Arrange the lines of the entries below as a Markdown table with the columns Row and Line, numbering each line and leaving out blank ones. Cover only the span that starts with the line containing "How much of" and goes on through the line containing "Reading left to right, read".
Segment Open
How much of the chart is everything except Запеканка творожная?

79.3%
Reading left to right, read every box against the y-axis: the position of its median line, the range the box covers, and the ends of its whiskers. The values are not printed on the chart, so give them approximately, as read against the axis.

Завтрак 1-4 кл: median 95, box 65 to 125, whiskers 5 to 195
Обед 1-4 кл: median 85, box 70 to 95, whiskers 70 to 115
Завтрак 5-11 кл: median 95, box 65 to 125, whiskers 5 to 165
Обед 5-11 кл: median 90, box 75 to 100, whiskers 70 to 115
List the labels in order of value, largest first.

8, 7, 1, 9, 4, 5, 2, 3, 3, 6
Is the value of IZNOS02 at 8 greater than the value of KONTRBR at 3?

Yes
Segment Closed
Segment Open
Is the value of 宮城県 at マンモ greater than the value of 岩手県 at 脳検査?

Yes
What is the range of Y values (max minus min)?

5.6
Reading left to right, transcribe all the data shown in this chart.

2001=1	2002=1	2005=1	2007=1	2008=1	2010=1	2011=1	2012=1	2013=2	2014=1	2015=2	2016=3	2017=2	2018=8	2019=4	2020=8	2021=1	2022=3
Segment Closed
Segment Open
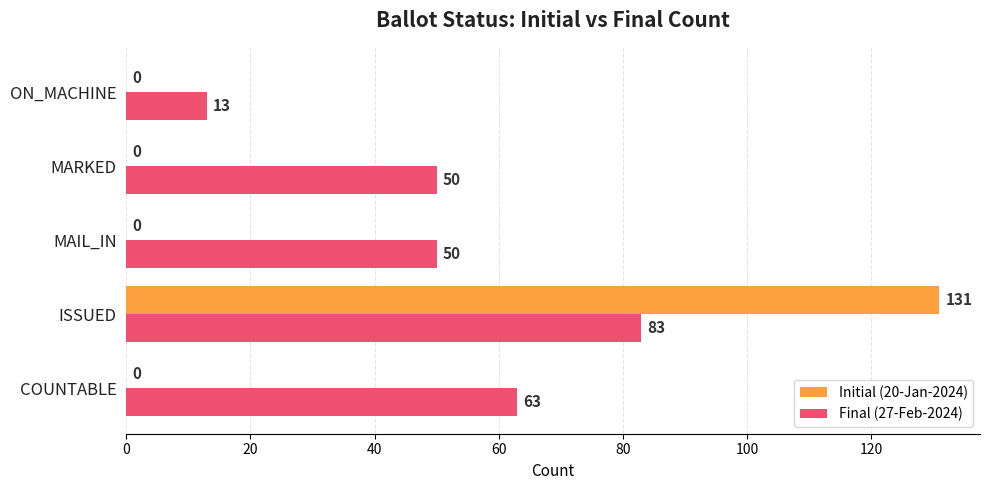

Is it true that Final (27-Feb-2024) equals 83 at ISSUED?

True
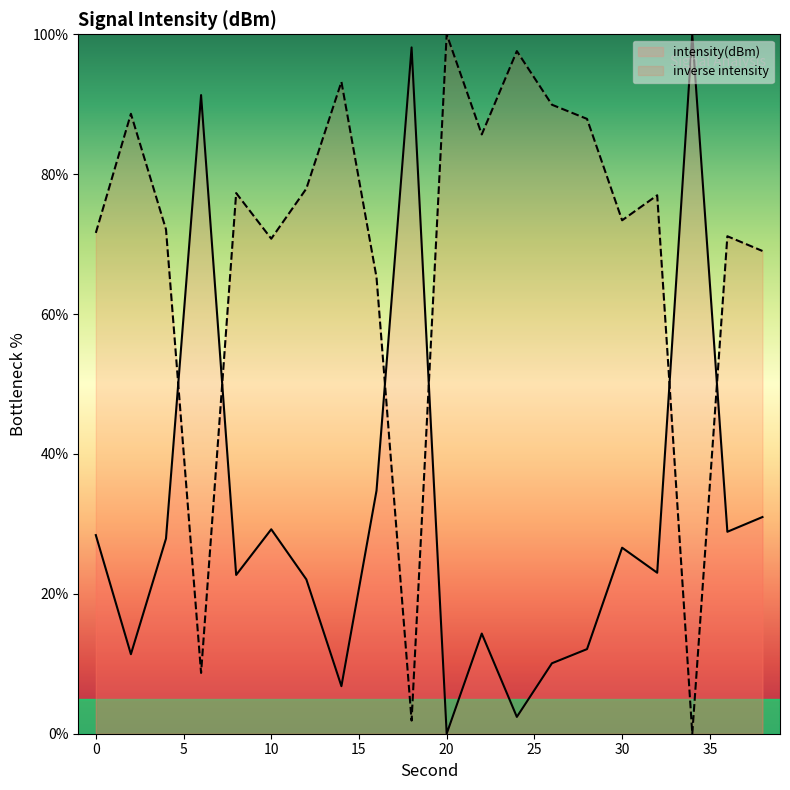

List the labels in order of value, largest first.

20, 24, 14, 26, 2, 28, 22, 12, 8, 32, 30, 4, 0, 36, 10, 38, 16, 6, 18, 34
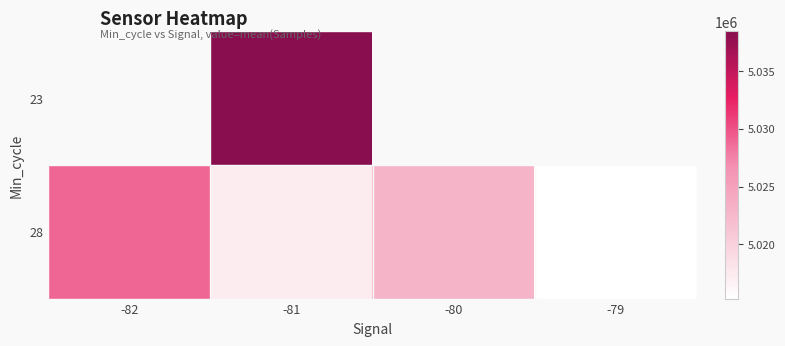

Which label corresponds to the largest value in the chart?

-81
Segment Closed
REPLY:
| Row | Line |
|---|---|
| 1 | How much of the chart is everything except Запеканка творожная? |
| 2 | 79.3% |
| 3 | Reading left to right, read every box against the y-axis: the position of its median line, the range the box covers, and the ends of its whiskers. The values are not printed on the chart, so give them approximately, as read against the axis. |